Cathode ray tube having low resistance contact area beneath high voltage contact spring

Abstract

A color television display tube having color selection means connected electrically by at least one metal contact spring to a resistive layer provided on the inner surface of the envelope of the tube. A low resistance contact face is applied on the resistive layer between the spring and the layer to reduce the contact resistance therebetween, thereby reducing undesirable interference radiation transmitted by the tube.

Description

The invention relates to a color television display tube comprising in an evacuated envelope an electrode system for generating at least two electron beams and a display screen having a large number of regions luminescing in different colors and provided on an internal wall part of the envelope forming the display window. The display tube further includes an electrical resistive layer on an internal wall part of the envelope situated between the electrode system and the display screen, and color selection means having a large number of apertures which assign each electron beam to luminescent regions of one color. The color selection means is situated in the tube at a defined distance from the display screen and is connected electrically to the resistive layer by at least one metal contact spring which presses against the part of the wall of the tube provided with the resistive layer.

○ ○ ○

**Given task**
Return the cathode ray tube patent text in full, word for word. The data after this point is separate material, unrelated to the cathode ray tube patent text.

**Data block**
○ ○ ○

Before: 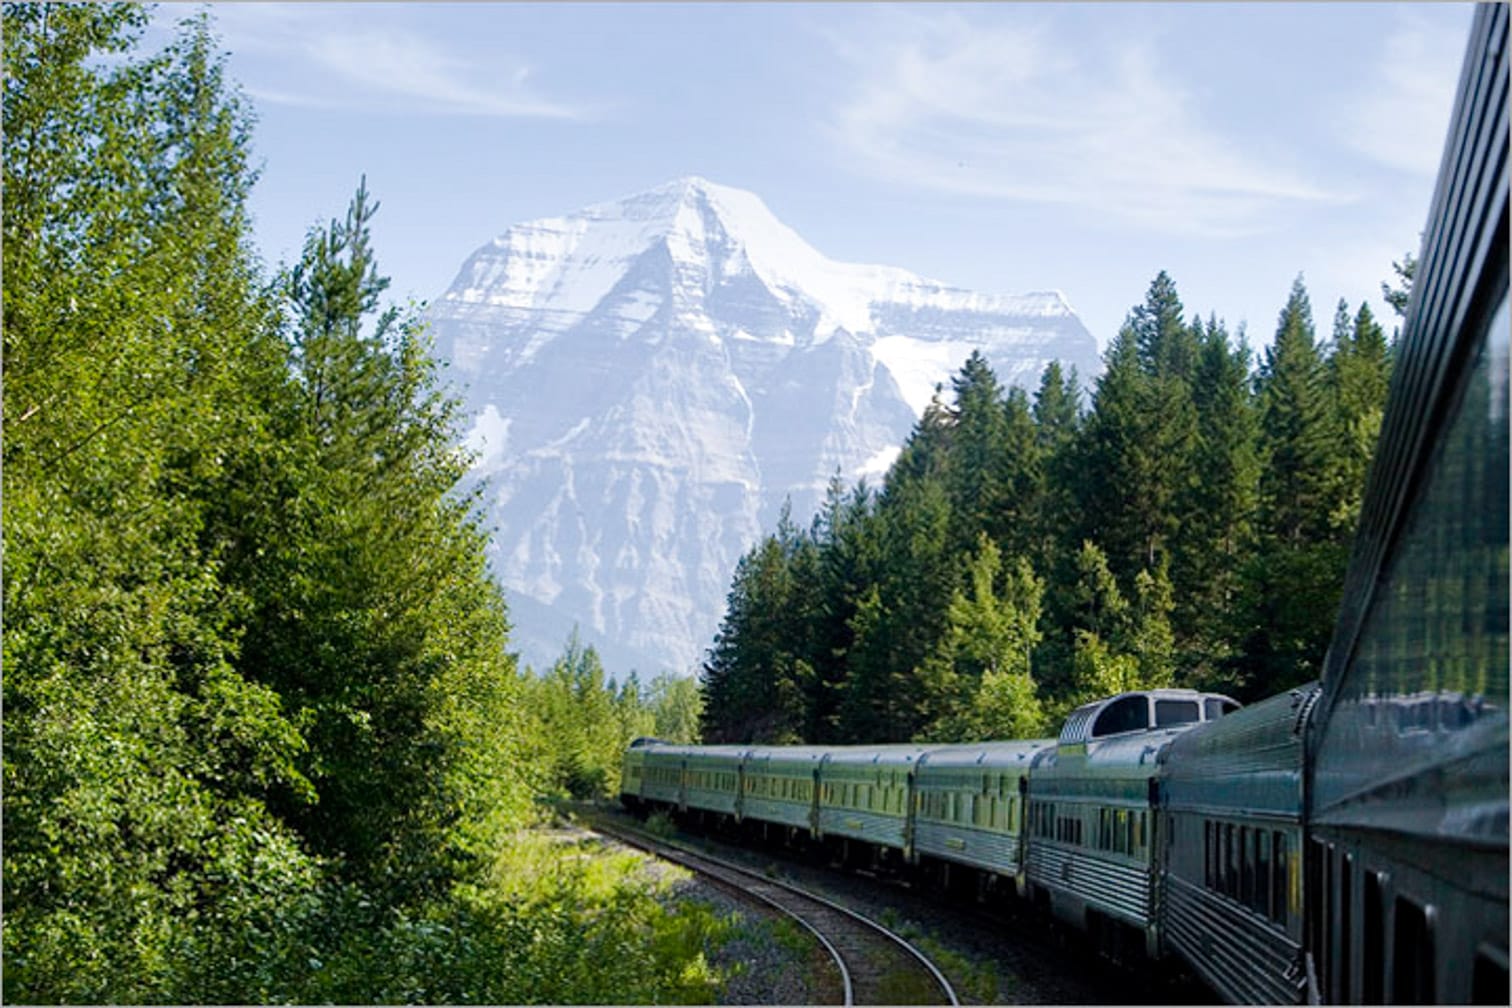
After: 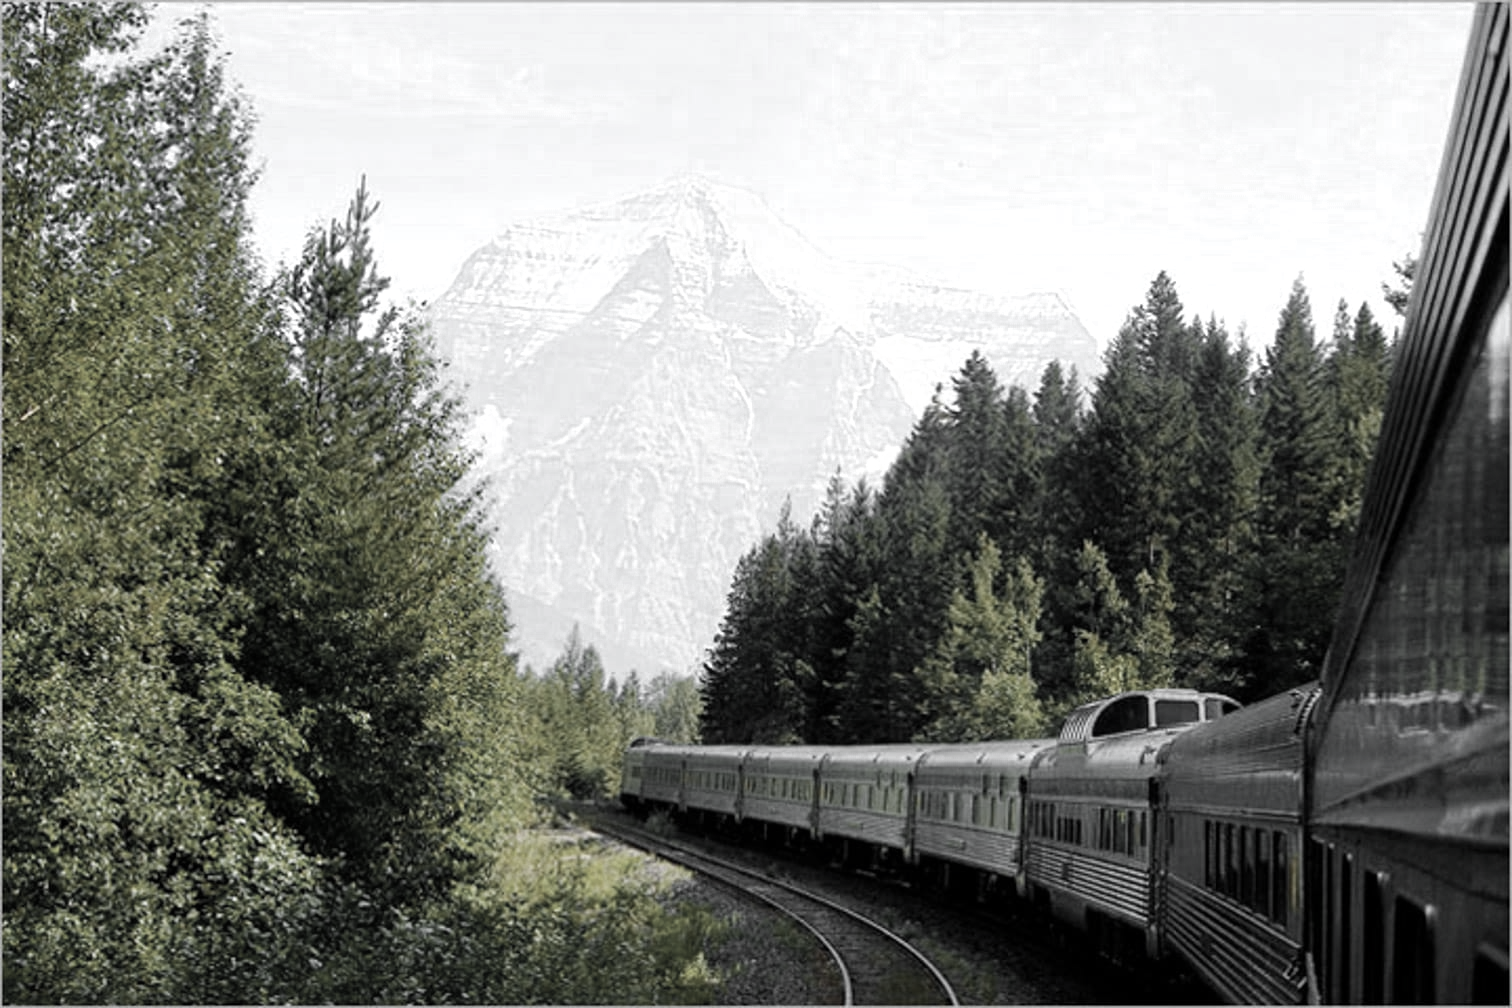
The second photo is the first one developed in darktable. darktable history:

○ ○ ○

**Answer to this exercise**
Cathode ray tube having low resistance contact area beneath high voltage contact spring

Abstract

A color television display tube having color selection means connected electrically by at least one metal contact spring to a resistive layer provided on the inner surface of the envelope of the tube. A low resistance contact face is applied on the resistive layer between the spring and the layer to reduce the contact resistance therebetween, thereby reducing undesirable interference radiation transmitted by the tube.

Description

The invention relates to a color television display tube comprising in an evacuated envelope an electrode system for generating at least two electron beams and a display screen having a large number of regions luminescing in different colors and provided on an internal wall part of the envelope forming the display window. The display tube further includes an electrical resistive layer on an internal wall part of the envelope situated between the electrode system and the display screen, and color selection means having a large number of apertures which assign each electron beam to luminescent regions of one color. The color selection means is situated in the tube at a defined distance from the display screen and is connected electrically to the resistive layer by at least one metal contact spring which presses against the part of the wall of the tube provided with the resistive layer.